Kroeger’s writing is exceptionally nuanced. She goes out of her way to image and respond to every objection that has been or might be made to undercover work. She examines and convincingly resolves the ethical questions involved, to use Pete Hamill’s words from his foreword, “of assuming another identity, of posting as someone you are not, of performing a falsehood.” (xiv)

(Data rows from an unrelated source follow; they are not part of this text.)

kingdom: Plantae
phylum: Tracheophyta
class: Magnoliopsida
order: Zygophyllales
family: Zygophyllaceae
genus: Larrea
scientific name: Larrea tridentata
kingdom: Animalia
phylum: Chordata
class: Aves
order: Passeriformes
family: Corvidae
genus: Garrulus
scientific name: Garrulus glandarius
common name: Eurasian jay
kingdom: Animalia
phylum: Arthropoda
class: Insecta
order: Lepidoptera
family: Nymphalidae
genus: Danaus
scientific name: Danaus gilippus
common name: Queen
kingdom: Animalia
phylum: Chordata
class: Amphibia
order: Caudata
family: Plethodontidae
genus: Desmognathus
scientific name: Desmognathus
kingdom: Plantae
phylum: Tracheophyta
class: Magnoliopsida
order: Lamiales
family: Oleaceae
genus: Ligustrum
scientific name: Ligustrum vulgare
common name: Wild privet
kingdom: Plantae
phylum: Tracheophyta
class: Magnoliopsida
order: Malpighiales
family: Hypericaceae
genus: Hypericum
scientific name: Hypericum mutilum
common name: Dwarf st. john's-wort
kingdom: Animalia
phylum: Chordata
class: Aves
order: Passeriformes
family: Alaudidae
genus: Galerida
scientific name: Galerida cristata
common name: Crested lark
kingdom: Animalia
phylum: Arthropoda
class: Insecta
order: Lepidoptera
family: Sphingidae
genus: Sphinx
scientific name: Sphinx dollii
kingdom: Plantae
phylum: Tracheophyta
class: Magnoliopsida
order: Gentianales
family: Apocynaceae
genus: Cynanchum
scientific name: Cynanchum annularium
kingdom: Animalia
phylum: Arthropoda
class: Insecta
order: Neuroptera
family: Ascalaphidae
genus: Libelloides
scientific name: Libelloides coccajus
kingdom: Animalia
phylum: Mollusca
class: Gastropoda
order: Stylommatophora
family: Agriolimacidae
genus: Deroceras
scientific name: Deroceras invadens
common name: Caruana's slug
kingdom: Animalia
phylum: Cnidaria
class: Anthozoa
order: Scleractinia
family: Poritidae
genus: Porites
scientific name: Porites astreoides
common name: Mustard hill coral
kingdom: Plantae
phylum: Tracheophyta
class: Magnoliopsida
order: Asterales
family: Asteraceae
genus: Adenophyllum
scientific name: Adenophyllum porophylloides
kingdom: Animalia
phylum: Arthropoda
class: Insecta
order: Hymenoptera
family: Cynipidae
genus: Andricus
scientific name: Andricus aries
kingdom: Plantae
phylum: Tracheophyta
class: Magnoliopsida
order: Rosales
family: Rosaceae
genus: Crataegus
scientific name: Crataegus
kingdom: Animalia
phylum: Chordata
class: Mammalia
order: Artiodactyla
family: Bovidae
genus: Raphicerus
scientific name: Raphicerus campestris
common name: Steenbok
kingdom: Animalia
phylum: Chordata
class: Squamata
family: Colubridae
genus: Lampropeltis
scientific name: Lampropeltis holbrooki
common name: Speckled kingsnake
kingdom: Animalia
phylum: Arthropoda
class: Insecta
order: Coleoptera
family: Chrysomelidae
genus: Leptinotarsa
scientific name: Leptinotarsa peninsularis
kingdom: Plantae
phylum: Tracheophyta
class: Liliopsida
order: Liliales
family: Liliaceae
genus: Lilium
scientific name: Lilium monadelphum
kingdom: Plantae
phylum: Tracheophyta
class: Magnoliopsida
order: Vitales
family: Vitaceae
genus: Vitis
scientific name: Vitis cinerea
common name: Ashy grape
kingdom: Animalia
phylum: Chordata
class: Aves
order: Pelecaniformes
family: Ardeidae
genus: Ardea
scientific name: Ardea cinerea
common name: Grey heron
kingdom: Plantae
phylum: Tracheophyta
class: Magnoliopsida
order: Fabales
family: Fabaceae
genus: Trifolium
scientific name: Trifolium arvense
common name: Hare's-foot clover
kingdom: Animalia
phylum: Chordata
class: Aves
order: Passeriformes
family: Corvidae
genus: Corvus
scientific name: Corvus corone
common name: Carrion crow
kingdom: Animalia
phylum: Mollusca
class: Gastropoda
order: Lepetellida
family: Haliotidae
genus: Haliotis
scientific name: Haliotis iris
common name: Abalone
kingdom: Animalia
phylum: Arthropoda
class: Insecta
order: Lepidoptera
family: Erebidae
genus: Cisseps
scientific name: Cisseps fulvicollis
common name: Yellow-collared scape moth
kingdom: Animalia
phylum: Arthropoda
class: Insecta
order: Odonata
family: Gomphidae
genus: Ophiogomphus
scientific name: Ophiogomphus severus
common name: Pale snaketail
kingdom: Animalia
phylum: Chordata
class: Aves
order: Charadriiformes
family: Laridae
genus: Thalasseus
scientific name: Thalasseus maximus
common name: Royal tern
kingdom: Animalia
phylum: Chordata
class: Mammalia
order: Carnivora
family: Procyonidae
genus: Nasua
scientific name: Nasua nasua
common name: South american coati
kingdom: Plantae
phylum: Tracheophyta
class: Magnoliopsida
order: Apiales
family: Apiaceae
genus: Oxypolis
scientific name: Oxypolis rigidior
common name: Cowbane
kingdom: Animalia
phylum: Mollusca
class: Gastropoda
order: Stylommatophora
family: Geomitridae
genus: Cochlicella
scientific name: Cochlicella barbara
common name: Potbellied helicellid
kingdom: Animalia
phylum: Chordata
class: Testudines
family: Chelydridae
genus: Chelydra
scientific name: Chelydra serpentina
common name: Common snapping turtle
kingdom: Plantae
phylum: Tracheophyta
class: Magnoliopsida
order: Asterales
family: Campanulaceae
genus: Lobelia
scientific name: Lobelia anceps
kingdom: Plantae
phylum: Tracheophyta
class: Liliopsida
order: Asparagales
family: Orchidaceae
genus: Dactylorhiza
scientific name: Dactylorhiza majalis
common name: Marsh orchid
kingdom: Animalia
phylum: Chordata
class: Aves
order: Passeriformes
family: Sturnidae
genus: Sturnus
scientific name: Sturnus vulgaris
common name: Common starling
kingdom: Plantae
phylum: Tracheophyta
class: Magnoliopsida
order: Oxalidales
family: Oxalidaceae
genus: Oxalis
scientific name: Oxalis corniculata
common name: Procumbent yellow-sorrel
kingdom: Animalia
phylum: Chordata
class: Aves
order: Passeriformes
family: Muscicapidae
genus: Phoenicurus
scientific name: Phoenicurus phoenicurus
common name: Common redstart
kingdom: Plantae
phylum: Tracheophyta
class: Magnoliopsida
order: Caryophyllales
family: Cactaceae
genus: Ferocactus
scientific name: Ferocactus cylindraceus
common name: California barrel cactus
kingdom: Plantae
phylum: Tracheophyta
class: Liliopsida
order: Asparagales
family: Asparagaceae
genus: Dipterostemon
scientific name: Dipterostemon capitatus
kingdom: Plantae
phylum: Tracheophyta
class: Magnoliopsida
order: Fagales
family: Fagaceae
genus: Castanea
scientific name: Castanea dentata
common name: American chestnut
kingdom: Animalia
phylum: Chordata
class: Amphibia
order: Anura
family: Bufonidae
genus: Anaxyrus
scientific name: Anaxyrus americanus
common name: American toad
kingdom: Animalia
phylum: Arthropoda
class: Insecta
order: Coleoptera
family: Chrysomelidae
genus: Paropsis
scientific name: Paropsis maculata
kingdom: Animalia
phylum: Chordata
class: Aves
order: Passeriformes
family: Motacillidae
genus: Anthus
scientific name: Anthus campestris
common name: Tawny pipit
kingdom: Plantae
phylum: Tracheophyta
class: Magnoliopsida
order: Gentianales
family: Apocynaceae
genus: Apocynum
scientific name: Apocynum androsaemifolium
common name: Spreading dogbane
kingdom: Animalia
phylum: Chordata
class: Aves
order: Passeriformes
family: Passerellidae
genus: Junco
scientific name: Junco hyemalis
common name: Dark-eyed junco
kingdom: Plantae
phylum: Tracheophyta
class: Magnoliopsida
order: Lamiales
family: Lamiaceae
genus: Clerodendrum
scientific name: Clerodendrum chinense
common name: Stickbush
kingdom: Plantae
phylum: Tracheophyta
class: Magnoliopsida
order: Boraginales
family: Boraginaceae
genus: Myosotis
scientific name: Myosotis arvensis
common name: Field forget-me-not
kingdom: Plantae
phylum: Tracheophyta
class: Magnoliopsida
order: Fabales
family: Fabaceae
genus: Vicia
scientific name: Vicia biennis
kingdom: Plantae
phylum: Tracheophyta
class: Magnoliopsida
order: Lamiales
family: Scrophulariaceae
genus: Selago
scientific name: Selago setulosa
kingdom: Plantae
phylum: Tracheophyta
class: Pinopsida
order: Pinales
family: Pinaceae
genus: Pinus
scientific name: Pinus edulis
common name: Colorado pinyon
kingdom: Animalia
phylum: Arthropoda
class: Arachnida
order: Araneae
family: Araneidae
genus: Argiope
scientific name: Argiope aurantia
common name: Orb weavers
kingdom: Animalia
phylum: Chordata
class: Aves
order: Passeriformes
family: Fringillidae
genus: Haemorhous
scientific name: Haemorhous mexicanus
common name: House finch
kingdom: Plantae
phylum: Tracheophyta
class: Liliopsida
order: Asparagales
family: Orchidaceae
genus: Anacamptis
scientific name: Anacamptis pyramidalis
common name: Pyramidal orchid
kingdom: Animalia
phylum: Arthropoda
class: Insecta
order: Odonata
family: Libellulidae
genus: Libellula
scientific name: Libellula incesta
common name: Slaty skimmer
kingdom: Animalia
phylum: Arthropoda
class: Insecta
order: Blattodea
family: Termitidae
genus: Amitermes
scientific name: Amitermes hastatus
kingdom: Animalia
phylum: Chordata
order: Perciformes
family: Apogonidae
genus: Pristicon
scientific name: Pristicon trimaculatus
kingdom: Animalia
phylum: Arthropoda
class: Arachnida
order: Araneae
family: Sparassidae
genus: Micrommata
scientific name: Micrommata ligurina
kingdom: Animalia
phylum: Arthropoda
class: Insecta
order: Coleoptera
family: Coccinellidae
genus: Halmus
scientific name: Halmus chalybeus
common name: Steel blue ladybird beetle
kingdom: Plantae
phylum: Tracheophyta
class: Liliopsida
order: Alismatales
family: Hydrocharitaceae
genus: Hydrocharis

Indeed, she makes every story sound so interesting that one yearns to read the originals. And thanks to the internet, one can. As part of the research for the book, Kroeger and  NYU Libraries created the Undercover Reporting Database, a “hand-curated resource” of many of these investigative stories, searchable by keyword, media outlet, date or author. I, for example, dithered away some time reading American Civilization Illustrated, the account of Horace Greeley’s New York Tribune, March 9, 1859, of a “great slave auction, 400 Men, Women and Children Sold,” by Q.K. Philander Doesticks – the pseudonym of Mortimer Thomson, who posed as a potential customer, “not desiring to be the recipient of a public demonstration from the enthusiastic Southern population.”

Besides being a fascinating read for journalists, Undercover Reporting is an invaluable pedagogical tool. It would be easy to craft stimulating courses on investigative journalism from the database alone. Taken together, book and database are a salutary corrective to the prevailing notions that undercover journalism is unethical, and anyhow is rarely practiced nowadays.

Peter W. Goodman is an assistant professor of journalism in the Hofstra University School of Communication.